Collected data
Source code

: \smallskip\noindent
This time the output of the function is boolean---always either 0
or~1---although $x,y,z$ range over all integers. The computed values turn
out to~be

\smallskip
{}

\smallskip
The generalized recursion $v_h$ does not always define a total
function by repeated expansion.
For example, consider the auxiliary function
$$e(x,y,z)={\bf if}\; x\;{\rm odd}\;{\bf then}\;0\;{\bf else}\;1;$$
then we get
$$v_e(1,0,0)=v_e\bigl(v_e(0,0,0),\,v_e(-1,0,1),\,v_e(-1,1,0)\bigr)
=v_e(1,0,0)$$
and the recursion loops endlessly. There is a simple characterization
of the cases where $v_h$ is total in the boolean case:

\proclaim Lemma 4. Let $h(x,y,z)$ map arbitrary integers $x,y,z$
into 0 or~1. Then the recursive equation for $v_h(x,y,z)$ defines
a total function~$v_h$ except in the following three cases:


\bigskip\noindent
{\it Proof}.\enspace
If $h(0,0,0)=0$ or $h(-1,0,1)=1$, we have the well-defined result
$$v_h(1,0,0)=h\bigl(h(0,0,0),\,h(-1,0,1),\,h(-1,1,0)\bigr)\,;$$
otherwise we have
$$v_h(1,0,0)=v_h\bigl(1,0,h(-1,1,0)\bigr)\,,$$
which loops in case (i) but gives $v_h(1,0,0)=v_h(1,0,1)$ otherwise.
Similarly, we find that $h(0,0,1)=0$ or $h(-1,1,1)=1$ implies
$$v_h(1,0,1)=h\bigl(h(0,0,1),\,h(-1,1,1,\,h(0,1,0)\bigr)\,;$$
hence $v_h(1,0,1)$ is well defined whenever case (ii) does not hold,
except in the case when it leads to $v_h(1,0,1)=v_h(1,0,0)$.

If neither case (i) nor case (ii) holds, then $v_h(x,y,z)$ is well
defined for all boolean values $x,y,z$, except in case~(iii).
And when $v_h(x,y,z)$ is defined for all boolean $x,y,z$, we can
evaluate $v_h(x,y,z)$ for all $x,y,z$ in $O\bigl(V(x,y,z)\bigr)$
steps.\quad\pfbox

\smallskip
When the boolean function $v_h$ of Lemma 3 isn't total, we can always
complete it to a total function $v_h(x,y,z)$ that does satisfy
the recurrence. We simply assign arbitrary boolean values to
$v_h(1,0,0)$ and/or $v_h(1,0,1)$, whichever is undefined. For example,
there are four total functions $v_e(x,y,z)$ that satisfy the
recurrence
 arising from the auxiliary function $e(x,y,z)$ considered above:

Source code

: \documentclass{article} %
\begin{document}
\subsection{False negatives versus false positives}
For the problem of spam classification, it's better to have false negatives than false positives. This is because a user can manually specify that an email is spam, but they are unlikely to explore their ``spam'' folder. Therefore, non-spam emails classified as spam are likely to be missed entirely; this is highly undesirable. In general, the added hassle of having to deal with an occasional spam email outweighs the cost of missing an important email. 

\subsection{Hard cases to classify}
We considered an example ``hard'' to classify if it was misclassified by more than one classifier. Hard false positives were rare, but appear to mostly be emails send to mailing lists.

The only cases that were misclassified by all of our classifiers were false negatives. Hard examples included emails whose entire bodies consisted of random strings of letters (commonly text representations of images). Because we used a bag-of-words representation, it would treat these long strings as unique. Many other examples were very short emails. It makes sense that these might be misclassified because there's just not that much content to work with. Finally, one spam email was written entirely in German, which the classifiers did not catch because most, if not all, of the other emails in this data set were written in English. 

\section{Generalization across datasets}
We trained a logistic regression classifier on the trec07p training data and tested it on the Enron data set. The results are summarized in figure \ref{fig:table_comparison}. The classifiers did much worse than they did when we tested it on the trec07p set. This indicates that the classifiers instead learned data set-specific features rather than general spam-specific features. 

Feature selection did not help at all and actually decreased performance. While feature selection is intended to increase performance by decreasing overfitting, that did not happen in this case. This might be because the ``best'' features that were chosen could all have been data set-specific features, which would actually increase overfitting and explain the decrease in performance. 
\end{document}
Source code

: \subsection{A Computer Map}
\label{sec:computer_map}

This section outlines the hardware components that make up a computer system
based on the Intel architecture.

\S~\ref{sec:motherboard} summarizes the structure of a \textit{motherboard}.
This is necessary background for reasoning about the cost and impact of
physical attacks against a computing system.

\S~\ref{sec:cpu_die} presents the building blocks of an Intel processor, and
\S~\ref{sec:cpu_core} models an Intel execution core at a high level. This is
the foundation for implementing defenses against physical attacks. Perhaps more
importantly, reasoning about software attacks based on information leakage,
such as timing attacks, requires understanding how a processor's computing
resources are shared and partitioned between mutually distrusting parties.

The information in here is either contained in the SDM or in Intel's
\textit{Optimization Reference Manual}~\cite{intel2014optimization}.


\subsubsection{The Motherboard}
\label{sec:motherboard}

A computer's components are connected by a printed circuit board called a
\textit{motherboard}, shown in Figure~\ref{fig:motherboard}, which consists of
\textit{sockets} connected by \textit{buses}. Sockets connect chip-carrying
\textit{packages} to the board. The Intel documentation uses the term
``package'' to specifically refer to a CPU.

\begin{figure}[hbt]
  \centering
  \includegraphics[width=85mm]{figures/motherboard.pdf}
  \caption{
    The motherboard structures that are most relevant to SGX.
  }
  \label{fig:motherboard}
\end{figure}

▸ **How to complete this task**
Retype every record exactly, omitting nothing.

▸ **Result for this exercise**
Source code

: \smallskip\noindent
This time the output of the function is boolean---always either 0
or~1---although $x,y,z$ range over all integers. The computed values turn
out to~be

\smallskip
{}

\smallskip
The generalized recursion $v_h$ does not always define a total
function by repeated expansion.
For example, consider the auxiliary function
$$e(x,y,z)={\bf if}\; x\;{\rm odd}\;{\bf then}\;0\;{\bf else}\;1;$$
then we get
$$v_e(1,0,0)=v_e\bigl(v_e(0,0,0),\,v_e(-1,0,1),\,v_e(-1,1,0)\bigr)
=v_e(1,0,0)$$
and the recursion loops endlessly. There is a simple characterization
of the cases where $v_h$ is total in the boolean case:

\proclaim Lemma 4. Let $h(x,y,z)$ map arbitrary integers $x,y,z$
into 0 or~1. Then the recursive equation for $v_h(x,y,z)$ defines
a total function~$v_h$ except in the following three cases:


\bigskip\noindent
{\it Proof}.\enspace
If $h(0,0,0)=0$ or $h(-1,0,1)=1$, we have the well-defined result
$$v_h(1,0,0)=h\bigl(h(0,0,0),\,h(-1,0,1),\,h(-1,1,0)\bigr)\,;$$
otherwise we have
$$v_h(1,0,0)=v_h\bigl(1,0,h(-1,1,0)\bigr)\,,$$
which loops in case (i) but gives $v_h(1,0,0)=v_h(1,0,1)$ otherwise.
Similarly, we find that $h(0,0,1)=0$ or $h(-1,1,1)=1$ implies
$$v_h(1,0,1)=h\bigl(h(0,0,1),\,h(-1,1,1,\,h(0,1,0)\bigr)\,;$$
hence $v_h(1,0,1)$ is well defined whenever case (ii) does not hold,
except in the case when it leads to $v_h(1,0,1)=v_h(1,0,0)$.

If neither case (i) nor case (ii) holds, then $v_h(x,y,z)$ is well
defined for all boolean values $x,y,z$, except in case~(iii).
And when $v_h(x,y,z)$ is defined for all boolean $x,y,z$, we can
evaluate $v_h(x,y,z)$ for all $x,y,z$ in $O\bigl(V(x,y,z)\bigr)$
steps.\quad\pfbox

\smallskip
When the boolean function $v_h$ of Lemma 3 isn't total, we can always
complete it to a total function $v_h(x,y,z)$ that does satisfy
the recurrence. We simply assign arbitrary boolean values to
$v_h(1,0,0)$ and/or $v_h(1,0,1)$, whichever is undefined. For example,
there are four total functions $v_e(x,y,z)$ that satisfy the
recurrence
 arising from the auxiliary function $e(x,y,z)$ considered above:

Source code

: \documentclass{article} %
\begin{document}
\subsection{False negatives versus false positives}
For the problem of spam classification, it's better to have false negatives than false positives. This is because a user can manually specify that an email is spam, but they are unlikely to explore their ``spam'' folder. Therefore, non-spam emails classified as spam are likely to be missed entirely; this is highly undesirable. In general, the added hassle of having to deal with an occasional spam email outweighs the cost of missing an important email. 

\subsection{Hard cases to classify}
We considered an example ``hard'' to classify if it was misclassified by more than one classifier. Hard false positives were rare, but appear to mostly be emails send to mailing lists.

The only cases that were misclassified by all of our classifiers were false negatives. Hard examples included emails whose entire bodies consisted of random strings of letters (commonly text representations of images). Because we used a bag-of-words representation, it would treat these long strings as unique. Many other examples were very short emails. It makes sense that these might be misclassified because there's just not that much content to work with. Finally, one spam email was written entirely in German, which the classifiers did not catch because most, if not all, of the other emails in this data set were written in English. 

\section{Generalization across datasets}
We trained a logistic regression classifier on the trec07p training data and tested it on the Enron data set. The results are summarized in figure \ref{fig:table_comparison}. The classifiers did much worse than they did when we tested it on the trec07p set. This indicates that the classifiers instead learned data set-specific features rather than general spam-specific features. 

Feature selection did not help at all and actually decreased performance. While feature selection is intended to increase performance by decreasing overfitting, that did not happen in this case. This might be because the ``best'' features that were chosen could all have been data set-specific features, which would actually increase overfitting and explain the decrease in performance. 
\end{document}
Source code

: \subsection{A Computer Map}
\label{sec:computer_map}

This section outlines the hardware components that make up a computer system
based on the Intel architecture.

\S~\ref{sec:motherboard} summarizes the structure of a \textit{motherboard}.
This is necessary background for reasoning about the cost and impact of
physical attacks against a computing system.

\S~\ref{sec:cpu_die} presents the building blocks of an Intel processor, and
\S~\ref{sec:cpu_core} models an Intel execution core at a high level. This is
the foundation for implementing defenses against physical attacks. Perhaps more
importantly, reasoning about software attacks based on information leakage,
such as timing attacks, requires understanding how a processor's computing
resources are shared and partitioned between mutually distrusting parties.

The information in here is either contained in the SDM or in Intel's
\textit{Optimization Reference Manual}~\cite{intel2014optimization}.


\subsubsection{The Motherboard}
\label{sec:motherboard}

A computer's components are connected by a printed circuit board called a
\textit{motherboard}, shown in Figure~\ref{fig:motherboard}, which consists of
\textit{sockets} connected by \textit{buses}. Sockets connect chip-carrying
\textit{packages} to the board. The Intel documentation uses the term
``package'' to specifically refer to a CPU.

\begin{figure}[hbt]
  \centering
  \includegraphics[width=85mm]{figures/motherboard.pdf}
  \caption{
    The motherboard structures that are most relevant to SGX.
  }
  \label{fig:motherboard}
\end{figure}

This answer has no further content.